Den Vorreiter bei serienmäßiger Gestenerkennung spielte BMW: Auf der IAA 2015 präsentierte BMW in der 7er-Reihe erstmals eine Gestensteuerung im Serienfahrzeug. Eine im Dachhimmel montierte 3D-Kamera überwacht dabei den Bereich über der Mittelkonsole, wo der Fahrer typischerweise mit der Hand gestikulieren würde. BMW definierte fünf grundlegende Handgesten, die das System unterscheiden kann. Ein praktisches Beispiel ist die Lautstärkeregelung: Kreist man mit dem ausgestreckten Zeigefinger im Uhrzeigersinn, wird die Musik lauter gedreht; kreist man gegen den Uhrzeigersinn, wird sie leiser. Ebenso kann man mit einer Wischbewegung der Hand Anrufe annehmen oder abweisen – ein „Winken“ nach rechts lehnt z.B. einen eingehenden Anruf ab. Sogar eine individuelle Belegung bestimmter Gesten mit Lieblingsfunktionen ist möglich (etwa könnte man einem Zwei-Finger-Zeichen eine Navigationsaktion zuordnen). Das System gibt Hilfestellung beim Lernen dieser Befehle:... Der Fahrer lernt die Gestensteuerung bei BMW schnell: Das Infotainment-Display blendet nach Tastendrücken sogar Hinweise ein, welche Handbewegung als Alternative verfügbar ist. So wird man mit den neuen Bedienmöglichkeiten vertraut gemacht und kann Radio, Telefon und Navigation berührungslos steuern.

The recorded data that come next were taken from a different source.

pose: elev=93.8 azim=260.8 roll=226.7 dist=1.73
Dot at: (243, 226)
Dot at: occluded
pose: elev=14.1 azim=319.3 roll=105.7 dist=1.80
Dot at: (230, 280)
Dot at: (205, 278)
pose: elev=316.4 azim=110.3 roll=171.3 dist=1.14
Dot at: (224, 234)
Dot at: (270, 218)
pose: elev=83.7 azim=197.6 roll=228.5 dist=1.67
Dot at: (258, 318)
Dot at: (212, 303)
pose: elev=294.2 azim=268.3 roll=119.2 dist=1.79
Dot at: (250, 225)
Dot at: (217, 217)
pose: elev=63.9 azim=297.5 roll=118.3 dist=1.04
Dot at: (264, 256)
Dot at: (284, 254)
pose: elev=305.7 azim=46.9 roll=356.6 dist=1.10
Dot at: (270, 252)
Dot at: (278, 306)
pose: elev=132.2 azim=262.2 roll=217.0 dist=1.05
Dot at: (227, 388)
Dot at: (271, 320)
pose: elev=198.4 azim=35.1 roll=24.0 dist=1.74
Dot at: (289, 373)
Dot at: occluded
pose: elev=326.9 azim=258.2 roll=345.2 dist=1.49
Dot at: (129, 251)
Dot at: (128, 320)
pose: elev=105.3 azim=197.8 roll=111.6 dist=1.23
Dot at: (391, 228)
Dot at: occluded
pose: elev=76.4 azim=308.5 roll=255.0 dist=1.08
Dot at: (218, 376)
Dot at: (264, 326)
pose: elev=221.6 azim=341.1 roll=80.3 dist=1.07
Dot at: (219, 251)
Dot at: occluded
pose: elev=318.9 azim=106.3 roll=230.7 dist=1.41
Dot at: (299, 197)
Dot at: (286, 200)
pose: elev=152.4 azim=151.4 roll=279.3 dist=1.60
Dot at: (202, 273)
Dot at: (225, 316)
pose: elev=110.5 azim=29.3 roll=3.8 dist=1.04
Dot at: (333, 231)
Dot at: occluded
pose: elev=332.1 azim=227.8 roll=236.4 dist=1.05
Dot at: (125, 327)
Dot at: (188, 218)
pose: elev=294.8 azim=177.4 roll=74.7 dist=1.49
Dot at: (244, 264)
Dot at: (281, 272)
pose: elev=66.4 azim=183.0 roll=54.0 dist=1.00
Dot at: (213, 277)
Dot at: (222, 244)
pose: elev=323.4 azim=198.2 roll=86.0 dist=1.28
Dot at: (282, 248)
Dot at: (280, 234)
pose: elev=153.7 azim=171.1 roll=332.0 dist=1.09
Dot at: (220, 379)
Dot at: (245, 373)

Technisch setzt BMW – wie die meisten Hersteller – dabei auf Kamerasysteme. Eine im Dachhimmel integrierte 3D-Infrarotkamera erfasst die Handbewegungen im Luftraum über der Mittelkonsole. Ein Computerprogramm, das mit gespeicherten Bewegungsmustern hinterlegt ist, vergleicht die vom Fahrer ausgeführte Geste mit bekannten Mustern. Entspricht die Geste einem gültigen Befehl, wird die zugeordnete Aktion ausgelöst (z.B. Lautstärke ändern oder Anruf ablehnen). Hier kommt KI ins Spiel: Die Mustererkennung der Kamera kann mittels lernender Algorithmen kontinuierlich verbessert werden, um unterschiedliche Ausführungsarten einer Geste oder verschiedene Handformen und Personen sicher zu erkennen.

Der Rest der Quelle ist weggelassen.